And when Sean tells Will that he does not understand love, or loss, he goes on to tell him that there is a big difference between being a genius, which Will truly is, and being able to comprehend human nature. MY FAVORITE, since I am definitely not a genius, but I understand human beings much better than most people.

Sigh. I am getting a little choked up, and it is only going to get worse. Sorry, kiddos.

6. The definition of a soulmate. 

Sean: Do you have a soul mate?
Will: Define that.
Sean: Someone you can relate to, someone who opens things up for you.
Will: Sure, I got plenty.
Sean: Well, name them.
Will: Shakespeare, Nietzsche, Frost, O’Conner.
Sean: Well that’s great. They’re all dead.
Will: Not to me, they’re not.

Sean’s soul mate is his late wife. Will’s are a bunch of dead authors. If you don’t have a human connection in your life, you better get your head out of the books and meet someone.

I have a soul mate. His name is Levi, and he is my youngest brother. That counts, right?

7. Women > Baseball.
Sean had tickets to Game 6 of the World Series in 1975 when the Red Sox played, but he chose to miss the game to get a drink with his future wife.
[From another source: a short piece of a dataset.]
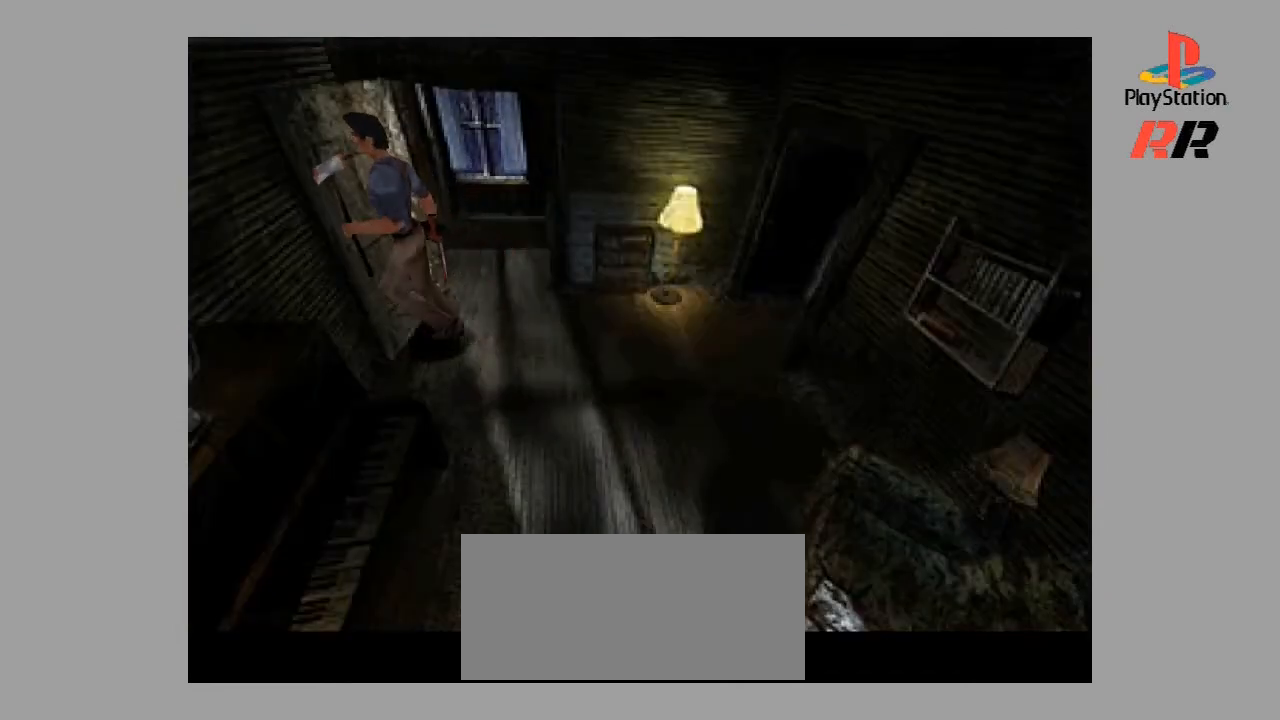
{"buttons": [], "events": [[400, "DPAD_UP", "up"]]}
Will freaks out that Sean missed Pudge Fink’s (is that a real name?!) home run for “some lady” that Sean had never even met, but Sean, such a romantic, says, “yeah, but you should have seen her. She was a stunner.”

I have realized something about myself in the past few months. I used to think I didn’t care if a dude was into sports or not, but I actually do care. I actually find myself more attracted to men that don’t care about sports. Isn’t that crazy? Someone else’s interests shouldn’t matter to me, but I find it extremely attractive when a man would rather have a conversation than watch a bunch of dudes throw a ball back and forth.

Men, prioritize.

8. There is no such thing as perfect.
…but there is such a thing as perfect for each other.

I’ma get real again for a second.

I know so many couples. So, so many couples. I feel like I can speak on this subject freely.

My ex-boyfriend was the love of my life. I wanted to marry him, and have kids with him, and always be able to stare into his blue eyes. But someone asked me once if I thought we were good for each other, and I told him that no, I actually didn’t. I used to think that the struggle was good for couples: that not getting along, not seeing eye-to-eye was important for broadening horizons, and such.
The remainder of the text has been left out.